Wednesday, November 24, 2010

Art and Politics: Thoughts on Mark Twain and Bristol Palin . . .

NPR sends out a regular missive called "Scoop," which contains mostly shop talk about NPR programming. But occasionally the Scoops include some entertaining nugget that has absolutely nothing to do with NPR.

This week's entertaining nugget was culled from a short New Yorker article about Mark Twain by Macy Halford. In it, Halford relates how, in 1905, Mr. Twain asked the President to move Thanksgiving, because its date that year, November 30th, coincided with the famous author's 70th birthday.

Mark Twain's 70th Birthday Celebration
Twain, himself,  noted the incident in his modest, 2000-page autobiography (the excerpt below was lifted from The New Yorker. 
It [Twain's birthday] arrived on the 30th of November, but Colonel Harvey* was not able to celebrate it on that date because that date had been preempted by the President to be used as Thanksgiving Day, a function which originated in New England two or three centuries ago when those people recognized that they really had something to be thankful for—annually, not oftener—if they had succeeded in exterminating their neighbors, the Indians, during the previous twelve months instead of getting exterminated by their neighbors the Indians. Thanksgiving Day became a habit, for the reason that in the course of time, as the years drifted on, it was perceived that the exterminating had ceased to be mutual and was all on the white man's side, consequently on the Lord's side, consequently it was proper to thank the Lord for it and extend the usual annual compliments. The original reason for a Thanksgiving Day has long ago ceased to exist—the Indians have long ago been comprehensively and satisfactorily exterminated and the account closed with Heaven, with the thanks due. But, from old habit, Thanksgiving Day has remained with us, and every year the President of the United States and the Governors of all the several States and the territories set themselves the task, every November, to advertise for something to be thankful for, and then they put those thanks into a few crisp and reverent phrases, in the form of a Proclamation, and this is read from all the pulpits in the land, the national conscience is wiped clean with one swipe, and sin is resumed at the old stand.
Twain by this time (writes Macy Halford) had traveled a long way—from the banks of the Mississippi to a mansion on Fifth Avenue—and had become, as New Yorkers will, unrelenting in his agendas, and brilliantly so:
[Harvey] went to Washington to try to get the President to select another day for the national Thanksgiving, and I furnished him with arguments to use which I thought persuasive and convincing, arguments which ought to persude (sic) him even to put off Thanksgiving Day a whole year—on the ground that nothing had happened during the previous twelvemonth except several vicious and inexcusable wars, and King Leopold of Belgium's usual annual slaughters and robberies in the Congo State, together with the Insurance revelations in New York, which seemed to establish the fact that if there was an honest man left in the United States, there was only one, and we wanted to celebrate his seventieth birthday.
Hmmmm.

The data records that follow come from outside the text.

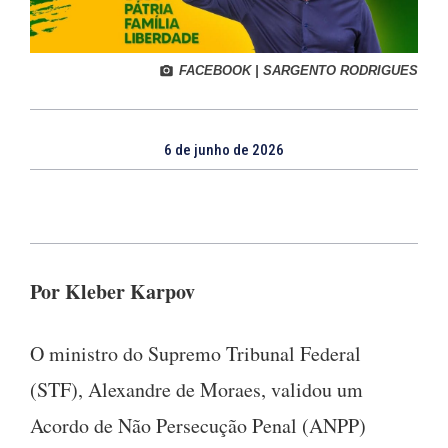
FACEBOOK | SARGENTO RODRIGUES
6 de junho de 2026
Por Kleber Karpov
O ministro do Supremo Tribunal Federal
(STF), Alexandre de Moraes, validou um
Acordo de Não Persecução Penal (ANPP)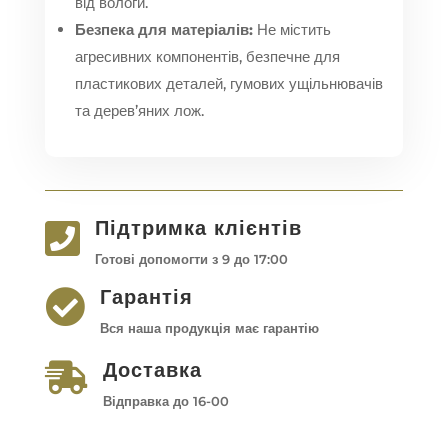
від вологи.
Безпека для матеріалів:
Не містить
агресивних компонентів, безпечне для
пластикових деталей, гумових ущільнювачів
та дерев’яних лож.
Підтримка клієнтів

Готові допомогти з 9 до 17:00
Гарантія

Вся наша продукція має гарантію
Доставка

Відправка до 16-00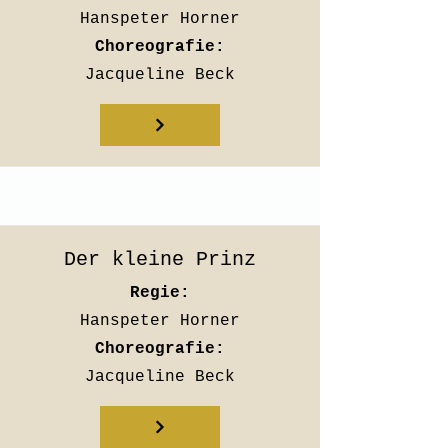
Hanspeter Horner
Choreografie:
Jacqueline Beck
Der kleine Prinz
Regie:
Hanspeter Horner
Choreografie:
Jacqueline Beck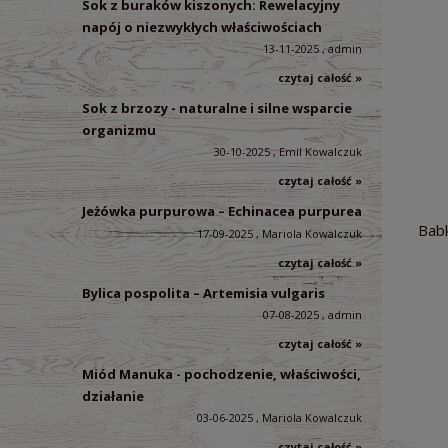
Sok z buraków kiszonych: Rewelacyjny
napój o niezwykłych właściwościach
13-11-2025 , admin
czytaj całość »
Sok z brzozy - naturalne i silne wsparcie
organizmu
30-10-2025 , Emil Kowalczuk
czytaj całość »
Jeżówka purpurowa – Echinacea purpurea
Babk
17-09-2025 , Mariola Kowalczuk
czytaj całość »
Bylica pospolita – Artemisia vulgaris
07-08-2025 , admin
czytaj całość »
Miód Manuka - pochodzenie, właściwości,
działanie
03-06-2025 , Mariola Kowalczuk
czytaj całość »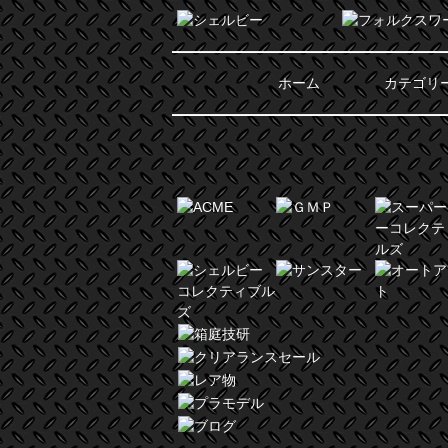
ホーム
カテゴリ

Methinks Mark Twain did not approve of the direction in which his country was heading . . .

The President whom Mr. Harvey went to see was Theodore Roosevelt.  Mark Twain was famously not a fan of the President, disagreeing with him on many points of policy, such as whether or not invading the Philippines had been a good idea and the appropriateness of America shouldering the White Man's Burden.

Yet, amazingly, many people who voted for Theodore Roosevelt read Mark Twain.

What a concept! Imagine keeping one's personal politics from taking over one's entire life. But then think for a moment about what a loss it would have been to us all if Mr. Twain's anti-Imperialist politics had eroded his book sales to the point where Tom Sawyer and Huck Finn never made the literary big-time..


Zoom with me to the present, please: Thanksgiving Eve Day 2010

The Washington Post has been running front page coverage of Bristol Palin's appearance on Dancing with the Stars. I haven't watched the show, but I have followed the Post's coverage. Consensus appears to be that a lot of the folks who voted for or against Bristol in the competition were more focused on her mother's politics than her own dancing.

These paragraphs were drawn from Lisa de Moraes' regular Post TV column.
"Are you planning on hosting a Team Bristol Monday Night Dancing Watch party?" conservative blogger Kevin DuJan asked on his blog Hillbuzz.org before the Monday show. "You ... can actually vote together and send Bristol over the top ... while sending Leftist heads into meltdown."
On the other side of the political spectrum, the liberal Web site Network for Progress urged people to get out the vote for Jennifer.
"Fight back against the Tea Party ... because they may make our news and elections into a joke but we need to draw a line at our reality competitions!" the Web site said in an e-mail, with tongue planted firmly in cheek. "Join Network For Progress as we come together to raise awareness about one of the biggest threats America faces today ... Bristol Palin winning Dancing with the Stars...."
Bristol Palin placed third in Dancing with the Stars. We'll  never know whether it was her dancing or her mother that lost the competition.

Which, in my opinion, is a real shame. And kind of scary, as well.

Wonder how Mark Twain would have fared on Dancing with the Stars?